--- START ---

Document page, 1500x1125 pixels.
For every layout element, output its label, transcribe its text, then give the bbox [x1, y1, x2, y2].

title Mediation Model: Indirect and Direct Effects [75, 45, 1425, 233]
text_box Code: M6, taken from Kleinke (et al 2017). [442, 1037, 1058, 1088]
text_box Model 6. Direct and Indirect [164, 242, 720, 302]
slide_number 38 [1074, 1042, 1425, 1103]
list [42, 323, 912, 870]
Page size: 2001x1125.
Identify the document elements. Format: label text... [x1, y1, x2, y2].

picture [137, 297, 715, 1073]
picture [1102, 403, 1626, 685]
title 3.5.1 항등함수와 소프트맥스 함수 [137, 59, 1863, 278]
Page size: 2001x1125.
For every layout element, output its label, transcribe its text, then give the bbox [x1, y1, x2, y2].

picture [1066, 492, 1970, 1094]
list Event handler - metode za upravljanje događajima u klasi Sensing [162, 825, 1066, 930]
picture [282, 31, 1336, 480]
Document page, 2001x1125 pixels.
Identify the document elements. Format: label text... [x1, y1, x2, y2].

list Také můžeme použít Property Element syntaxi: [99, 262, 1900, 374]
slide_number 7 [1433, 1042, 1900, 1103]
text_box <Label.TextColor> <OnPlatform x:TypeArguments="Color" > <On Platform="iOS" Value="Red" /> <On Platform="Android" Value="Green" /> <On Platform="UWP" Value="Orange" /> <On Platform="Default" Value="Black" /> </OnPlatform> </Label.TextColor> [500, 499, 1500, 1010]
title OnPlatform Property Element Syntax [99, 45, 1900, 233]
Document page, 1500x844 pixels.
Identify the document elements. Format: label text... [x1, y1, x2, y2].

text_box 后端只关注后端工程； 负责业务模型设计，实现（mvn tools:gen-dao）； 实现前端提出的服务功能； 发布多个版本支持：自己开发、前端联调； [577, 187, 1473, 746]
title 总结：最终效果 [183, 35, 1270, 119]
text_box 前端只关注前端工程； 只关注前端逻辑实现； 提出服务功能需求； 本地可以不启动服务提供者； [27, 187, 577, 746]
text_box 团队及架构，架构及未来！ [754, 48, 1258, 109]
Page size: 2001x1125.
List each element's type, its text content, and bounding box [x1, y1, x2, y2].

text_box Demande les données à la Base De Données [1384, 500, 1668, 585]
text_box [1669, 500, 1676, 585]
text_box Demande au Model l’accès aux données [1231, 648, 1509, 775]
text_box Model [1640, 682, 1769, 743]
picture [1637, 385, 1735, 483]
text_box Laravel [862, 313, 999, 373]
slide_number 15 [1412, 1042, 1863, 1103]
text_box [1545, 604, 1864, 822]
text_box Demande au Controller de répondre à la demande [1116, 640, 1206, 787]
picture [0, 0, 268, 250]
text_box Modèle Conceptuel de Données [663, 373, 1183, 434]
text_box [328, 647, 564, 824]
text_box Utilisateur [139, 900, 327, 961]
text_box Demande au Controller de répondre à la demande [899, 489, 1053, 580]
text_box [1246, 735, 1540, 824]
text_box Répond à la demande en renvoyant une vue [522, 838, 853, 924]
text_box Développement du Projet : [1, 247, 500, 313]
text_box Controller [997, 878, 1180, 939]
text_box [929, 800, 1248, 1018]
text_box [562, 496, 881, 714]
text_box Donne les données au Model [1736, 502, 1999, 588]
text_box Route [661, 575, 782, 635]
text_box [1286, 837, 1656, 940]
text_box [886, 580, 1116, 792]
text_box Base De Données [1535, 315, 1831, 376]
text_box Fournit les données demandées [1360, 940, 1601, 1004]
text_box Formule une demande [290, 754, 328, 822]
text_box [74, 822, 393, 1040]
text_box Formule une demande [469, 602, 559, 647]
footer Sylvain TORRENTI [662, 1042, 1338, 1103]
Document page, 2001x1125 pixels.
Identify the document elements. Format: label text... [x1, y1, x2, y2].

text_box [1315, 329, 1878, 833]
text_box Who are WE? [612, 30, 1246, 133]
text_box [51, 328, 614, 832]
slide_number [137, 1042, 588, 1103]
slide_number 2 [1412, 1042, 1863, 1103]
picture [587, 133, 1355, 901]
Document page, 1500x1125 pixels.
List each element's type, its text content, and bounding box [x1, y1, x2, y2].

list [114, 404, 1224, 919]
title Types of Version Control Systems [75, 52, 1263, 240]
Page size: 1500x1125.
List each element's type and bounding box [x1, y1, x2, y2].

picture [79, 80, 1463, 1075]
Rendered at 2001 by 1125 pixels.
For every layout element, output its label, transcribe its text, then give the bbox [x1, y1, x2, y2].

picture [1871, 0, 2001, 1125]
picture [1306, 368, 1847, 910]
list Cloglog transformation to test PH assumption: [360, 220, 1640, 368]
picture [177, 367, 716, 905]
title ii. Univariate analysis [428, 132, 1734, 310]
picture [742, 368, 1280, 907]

--- END ---

## [Problem details]
Print each entry above again, exactly as it was given.

## [Exercise output]
Document page, 1500x1125 pixels.
For every layout element, output its label, transcribe its text, then give the bbox [x1, y1, x2, y2].

title Mediation Model: Indirect and Direct Effects [75, 45, 1425, 233]
text_box Code: M6, taken from Kleinke (et al 2017). [442, 1037, 1058, 1088]
text_box Model 6. Direct and Indirect [164, 242, 720, 302]
slide_number 38 [1074, 1042, 1425, 1103]
list [42, 323, 912, 870]
Page size: 2001x1125.
Identify the document elements. Format: label text... [x1, y1, x2, y2].

picture [137, 297, 715, 1073]
picture [1102, 403, 1626, 685]
title 3.5.1 항등함수와 소프트맥스 함수 [137, 59, 1863, 278]
Page size: 2001x1125.
For every layout element, output its label, transcribe its text, then give the bbox [x1, y1, x2, y2].

picture [1066, 492, 1970, 1094]
list Event handler - metode za upravljanje događajima u klasi Sensing [162, 825, 1066, 930]
picture [282, 31, 1336, 480]
Document page, 2001x1125 pixels.
Identify the document elements. Format: label text... [x1, y1, x2, y2].

list Také můžeme použít Property Element syntaxi: [99, 262, 1900, 374]
slide_number 7 [1433, 1042, 1900, 1103]
text_box <Label.TextColor> <OnPlatform x:TypeArguments="Color" > <On Platform="iOS" Value="Red" /> <On Platform="Android" Value="Green" /> <On Platform="UWP" Value="Orange" /> <On Platform="Default" Value="Black" /> </OnPlatform> </Label.TextColor> [500, 499, 1500, 1010]
title OnPlatform Property Element Syntax [99, 45, 1900, 233]
Document page, 1500x844 pixels.
Identify the document elements. Format: label text... [x1, y1, x2, y2].

text_box 后端只关注后端工程； 负责业务模型设计，实现（mvn tools:gen-dao）； 实现前端提出的服务功能； 发布多个版本支持：自己开发、前端联调； [577, 187, 1473, 746]
title 总结：最终效果 [183, 35, 1270, 119]
text_box 前端只关注前端工程； 只关注前端逻辑实现； 提出服务功能需求； 本地可以不启动服务提供者； [27, 187, 577, 746]
text_box 团队及架构，架构及未来！ [754, 48, 1258, 109]
Page size: 2001x1125.
List each element's type, its text content, and bounding box [x1, y1, x2, y2].

text_box Demande les données à la Base De Données [1384, 500, 1668, 585]
text_box [1669, 500, 1676, 585]
text_box Demande au Model l’accès aux données [1231, 648, 1509, 775]
text_box Model [1640, 682, 1769, 743]
picture [1637, 385, 1735, 483]
text_box Laravel [862, 313, 999, 373]
slide_number 15 [1412, 1042, 1863, 1103]
text_box [1545, 604, 1864, 822]
text_box Demande au Controller de répondre à la demande [1116, 640, 1206, 787]
picture [0, 0, 268, 250]
text_box Modèle Conceptuel de Données [663, 373, 1183, 434]
text_box [328, 647, 564, 824]
text_box Utilisateur [139, 900, 327, 961]
text_box Demande au Controller de répondre à la demande [899, 489, 1053, 580]
text_box [1246, 735, 1540, 824]
text_box Répond à la demande en renvoyant une vue [522, 838, 853, 924]
text_box Développement du Projet : [1, 247, 500, 313]
text_box Controller [997, 878, 1180, 939]
text_box [929, 800, 1248, 1018]
text_box [562, 496, 881, 714]
text_box Donne les données au Model [1736, 502, 1999, 588]
text_box Route [661, 575, 782, 635]
text_box [1286, 837, 1656, 940]
text_box [886, 580, 1116, 792]
text_box Base De Données [1535, 315, 1831, 376]
text_box Fournit les données demandées [1360, 940, 1601, 1004]
text_box Formule une demande [290, 754, 328, 822]
text_box [74, 822, 393, 1040]
text_box Formule une demande [469, 602, 559, 647]
footer Sylvain TORRENTI [662, 1042, 1338, 1103]
Document page, 2001x1125 pixels.
Identify the document elements. Format: label text... [x1, y1, x2, y2].

text_box [1315, 329, 1878, 833]
text_box Who are WE? [612, 30, 1246, 133]
text_box [51, 328, 614, 832]
slide_number [137, 1042, 588, 1103]
slide_number 2 [1412, 1042, 1863, 1103]
picture [587, 133, 1355, 901]
Document page, 1500x1125 pixels.
List each element's type, its text content, and bounding box [x1, y1, x2, y2].

list [114, 404, 1224, 919]
title Types of Version Control Systems [75, 52, 1263, 240]
Page size: 1500x1125.
List each element's type and bounding box [x1, y1, x2, y2].

picture [79, 80, 1463, 1075]
Rendered at 2001 by 1125 pixels.
For every layout element, output its label, transcribe its text, then give the bbox [x1, y1, x2, y2].

picture [1871, 0, 2001, 1125]
picture [1306, 368, 1847, 910]
list Cloglog transformation to test PH assumption: [360, 220, 1640, 368]
picture [177, 367, 716, 905]
title ii. Univariate analysis [428, 132, 1734, 310]
picture [742, 368, 1280, 907]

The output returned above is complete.